On 28th March 2019, in a press statement posted on Aker’s website, it indicated that, as the Operator of the DWT/CTP contract area, on behalf of its partners, Ghana National Petroleum Corporation (GNPC), Lukoil Overseas Ghana Tano Limited and Fueltrade Limited, has submitted an Integrated Plan of Development and Operations (PDO) to Ghanaian authorities for the Deepwater Tano / Cape Three Points (DWT/CTP) block offshore Ghana.
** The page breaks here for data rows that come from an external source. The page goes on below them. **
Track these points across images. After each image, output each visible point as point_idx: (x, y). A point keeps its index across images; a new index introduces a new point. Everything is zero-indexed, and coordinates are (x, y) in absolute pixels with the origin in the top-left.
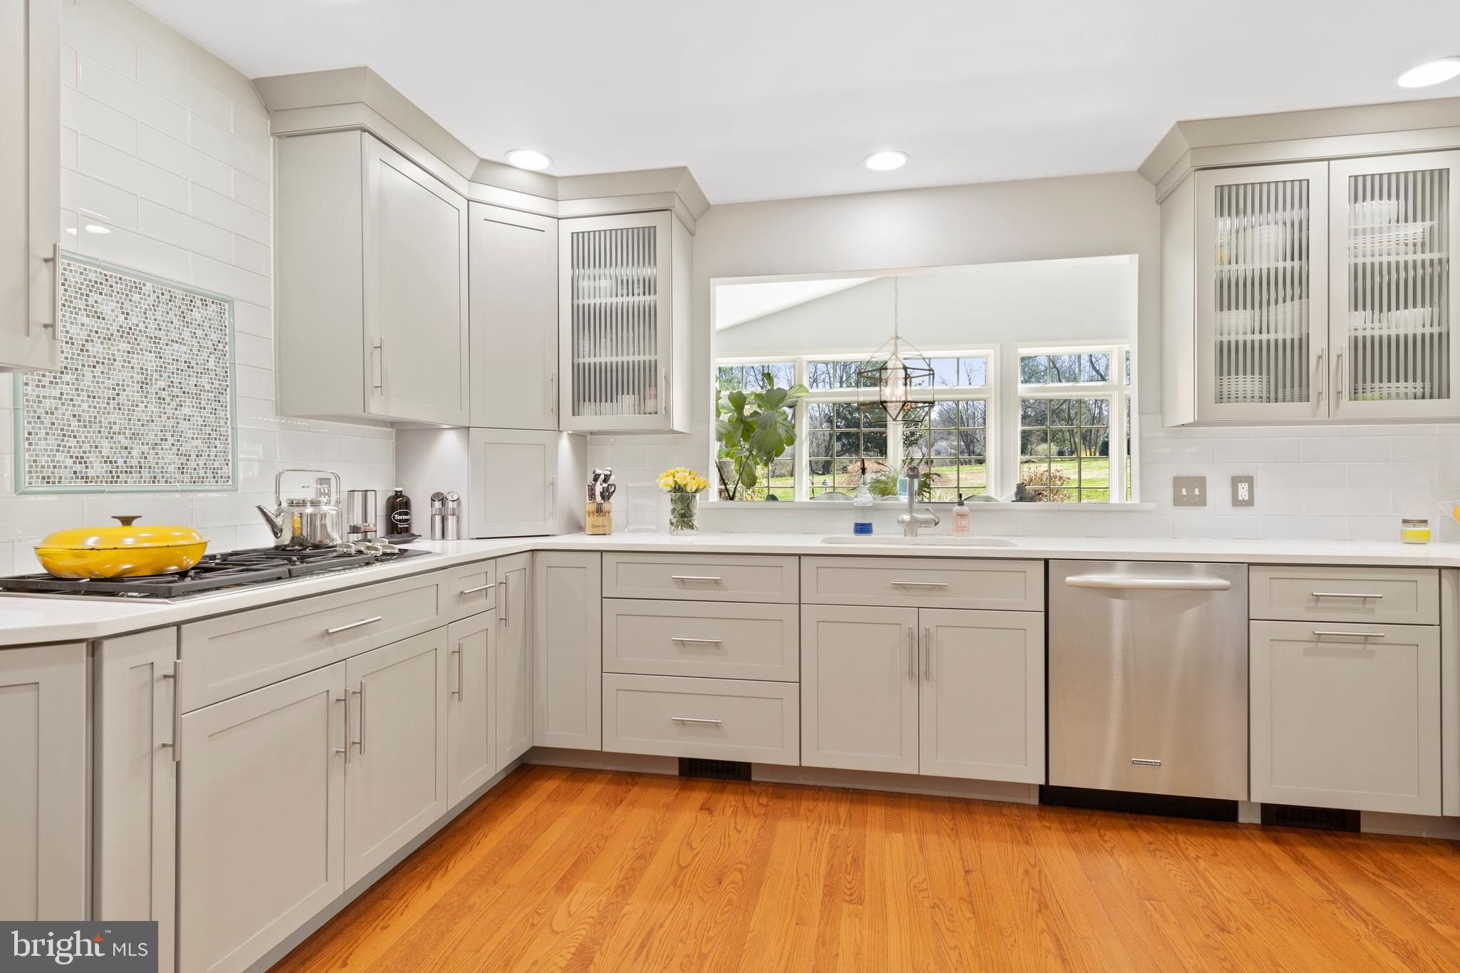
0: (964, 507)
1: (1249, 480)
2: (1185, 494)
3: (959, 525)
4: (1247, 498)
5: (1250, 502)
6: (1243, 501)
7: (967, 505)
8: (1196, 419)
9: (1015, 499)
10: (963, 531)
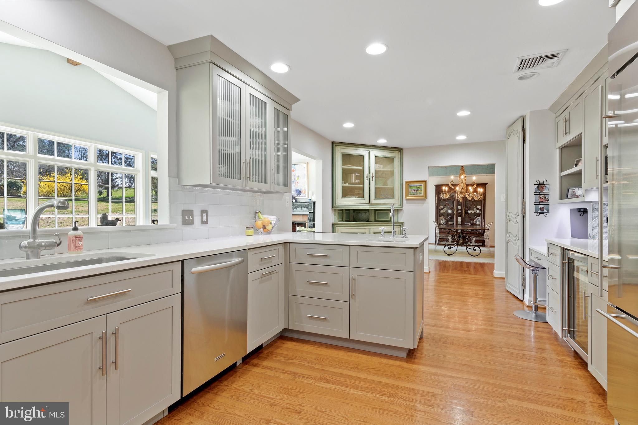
0: (79, 231)
1: (206, 212)
2: (187, 219)
3: (77, 245)
4: (206, 220)
5: (206, 222)
6: (205, 221)
7: (82, 230)
8: (211, 182)
9: (100, 224)
10: (80, 249)
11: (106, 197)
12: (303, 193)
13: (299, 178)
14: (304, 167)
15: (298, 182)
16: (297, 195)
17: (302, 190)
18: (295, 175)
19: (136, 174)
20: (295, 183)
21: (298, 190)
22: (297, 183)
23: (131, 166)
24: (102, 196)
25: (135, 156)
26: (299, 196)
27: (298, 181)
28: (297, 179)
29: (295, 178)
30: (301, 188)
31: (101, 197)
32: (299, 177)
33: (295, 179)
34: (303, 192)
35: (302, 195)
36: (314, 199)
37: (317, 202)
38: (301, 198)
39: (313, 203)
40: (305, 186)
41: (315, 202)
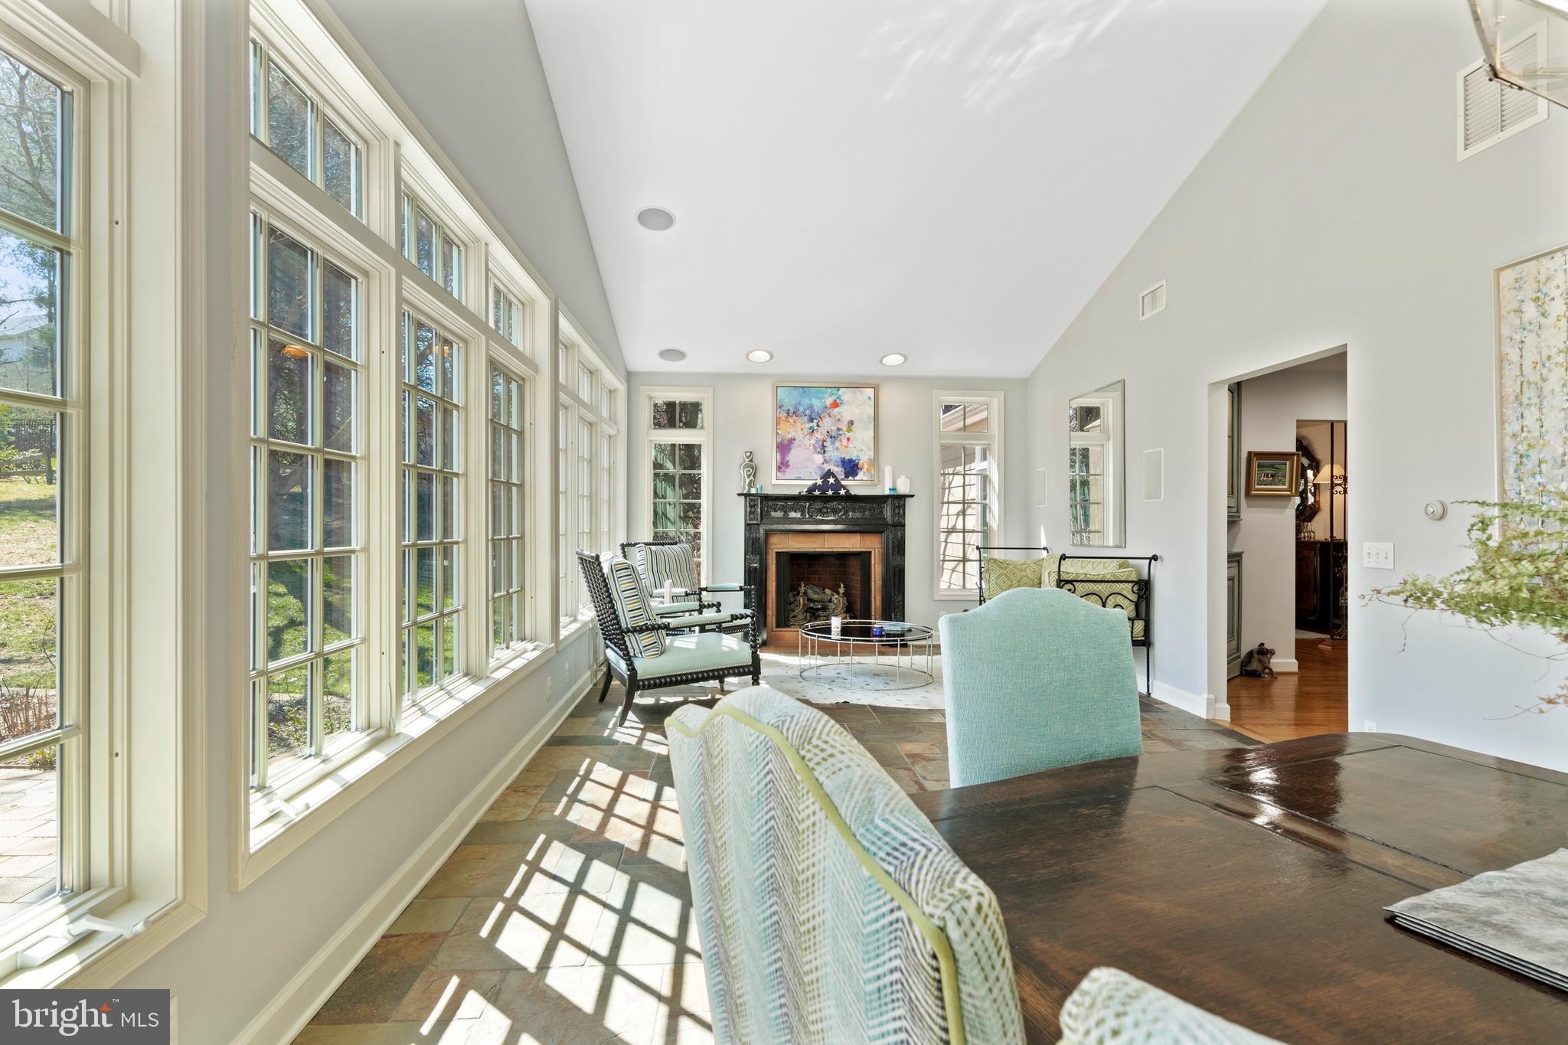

However, a careful review of the submitted POD reveals that it may not deliver the best value to the good people of Ghana. Also, from our investigations, it looks like there wasn’t much collaboration with all the relevant stakeholders in the various fields prior to proposing development strategies for some of the fields that straddle other blocks. These and other things make the under-listed questions very relevant:

1. Aker’s Petroleum Agreement and the laws of the land require it to submit a POD in a particular format. Among others, the POD is to be based on detailed engineering studies and include estimated production profiles, proposal for the delineation of the development and production area, etc. Would you say that the POD Aker submitted followed this prescribed format for ALL the discoveries in your contract area? Kindly note the emphasis on the word “all”.

2.Aker’s contract area has discoveries that straddle other contract areas; In order to propose the most efficient strategy for developing those fields, international best practices require that it works closely with the operators of those fields. Did Aker work with the operators of the fields that have discoveries straddling its block before proposing a development strategy for those fields?

3. In Aker’s POD, the company indicated that it will take a decision on the Beech field in 2025 and bring it into production in 2029 contrary to what was earlier communicated to Ghana’s Finance Minister barely a month ago:

a. What informed this decision?

b. Was this decision taken in consultation with the other operators?

c. What happens if Aker decides, in 2025, not to develop that field, will the nation not have lost out?

4. The Finance Minister is reported to have told investors in Norway that Aker was considering bringing a field (the Beech field) into production before the end of 2020 or 1st Quarter 2021, is that still the case?

5. In the aforementioned press statement on Aker’s website, it indicated that “In addition to the FPSO for the Pecan field development, Aker Energy has entered into an option agreement with Ocean Yield ASA for a second FPSO, Dhirubai-1. If the option is exercised, Dhirubai-1 could either be used to accelerate production or for other, potential developments dependent on volumes and geographical distribution of these”:

a. What informed the decision to enter into an option agreement for an FPSO even before submitting a comprehensive POD for these “potential developments”?

b. The “potential developments”, do they straddle other contract areas?

c. If some of them do, were the operators of those fields consulted before Aker entered into the option agreement with Ocean Yield ASA?

Once again, the reason why these questions and the answers we seek are important is that we believe closer cooperation with all relevant stakeholders in agreeing a strategy for developing the field would present the country a much better deal than one developed by a few stakeholders.